In contrast, provocation tests with placebo and ASA (cumulative amount:
1,900 mg) were tolerated.
Discussion
Allergic reactions of the immediate type result from the production
and/or release of cellular inflammatory mediators such as histamine, leukotrienes,
platelet activating factor or cytokines in response to IgE antibodies.
Although specific IgE is not involved in pseudoallergic reactions, histamine
and leukotrienes are the most important mediators responsible for inflammatory
reactions and the symptoms of intolerance reactions. Because of their
relatively cumbersome manipulation and their cost, histamine release tests
are not used in routine allergologic investigations [3]. However, the
newly developed CAST-ELISA allows the determination of the cellular sLT
release from leukocytes in vitro. This is thought to be of major
clinical relevance especially in the diagnosis of intolerance reactions.

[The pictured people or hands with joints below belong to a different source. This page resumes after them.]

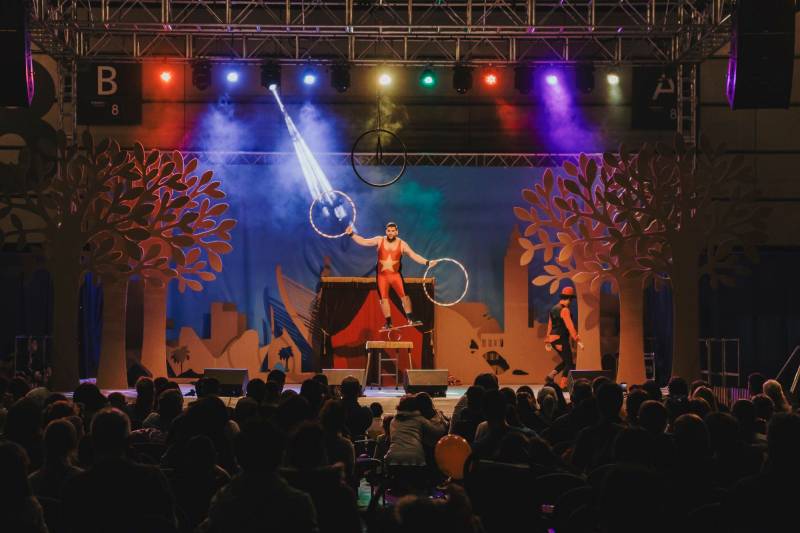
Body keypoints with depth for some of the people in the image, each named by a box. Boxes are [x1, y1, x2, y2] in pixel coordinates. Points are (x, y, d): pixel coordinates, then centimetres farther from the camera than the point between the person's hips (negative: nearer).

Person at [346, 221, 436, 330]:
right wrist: (352, 234, -12)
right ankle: (388, 322, 13)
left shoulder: (402, 244, -5)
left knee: (404, 296, -12)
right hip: (382, 275, 1)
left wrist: (427, 262, -19)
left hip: (396, 275, -1)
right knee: (383, 298, 3)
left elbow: (414, 255, -8)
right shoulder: (379, 240, -3)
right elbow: (363, 241, -2)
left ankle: (411, 320, -6)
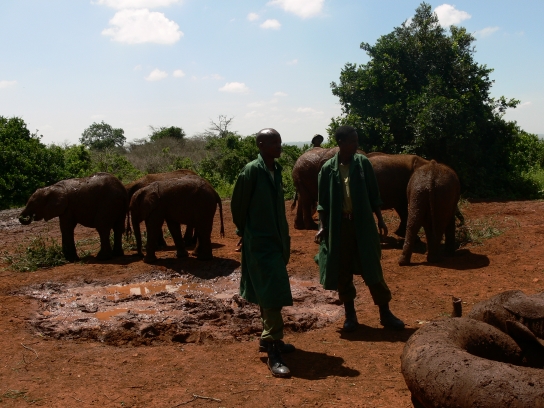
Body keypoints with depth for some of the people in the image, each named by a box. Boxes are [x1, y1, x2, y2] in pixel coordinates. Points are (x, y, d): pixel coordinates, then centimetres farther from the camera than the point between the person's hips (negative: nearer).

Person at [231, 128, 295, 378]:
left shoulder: (276, 170, 9)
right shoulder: (252, 170, -15)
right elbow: (238, 205, -8)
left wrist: (285, 237, 15)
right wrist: (245, 231, 4)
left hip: (276, 241, 8)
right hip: (259, 243, -8)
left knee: (270, 295, 17)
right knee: (272, 295, -11)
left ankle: (268, 339, 31)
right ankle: (273, 354, -8)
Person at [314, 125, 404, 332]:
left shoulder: (363, 163, 0)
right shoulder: (328, 168, -2)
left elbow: (373, 194, 5)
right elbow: (323, 201, 1)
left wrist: (380, 220, 2)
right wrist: (322, 226, -5)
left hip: (363, 222, 0)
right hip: (338, 224, 0)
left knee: (372, 269, 4)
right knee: (342, 272, 6)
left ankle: (385, 313, 15)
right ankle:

It has been shown that sLT4 concentrations are increased after NSAID challenge
in NSAID-sensitive patients [9, 10]. In this case, history, conventional
in vitro tests such as specific IgE-determination, as well as prick
and patch tests to NSAID and aeroallergens gave no diagnostic clue. In
general, challenge tests have to be performed for
diagnostic purposes despite their risk to the patient. Therefore, predictive
in vitro tests especially in cases of intolerance reactions are
of major clinical importance since they are economical and safe. In our
patient, the intolerance reaction to ibuprofen, diclofenac, and indomethacin
and tolerance of ASA is unusual. However, the results of the in vitro
tests confirmed the challenge tests. The reason for the uncommon incidence
of intolerance to the above mentioned NSAID and tolerance to ASA remains
unclear. A recently published study confirms the predictive value of the
CAST-ELISA in the diagnosis of pseudoallergy to ASA [4]. However, to our
knowledge there are no large scale prospective studies analysing the predictive
value of sLT release from leukocytes in intolerance reactions to NSAID
other than ASA. In our case report, clinical relevance of sLT determination
in intolerance reactions to substances other than ASA is implicated. Further
prospective studies to identify the predictive value of the sLT determination
in the diagnosis of intolerance to NSAID other than ASA are ongoing.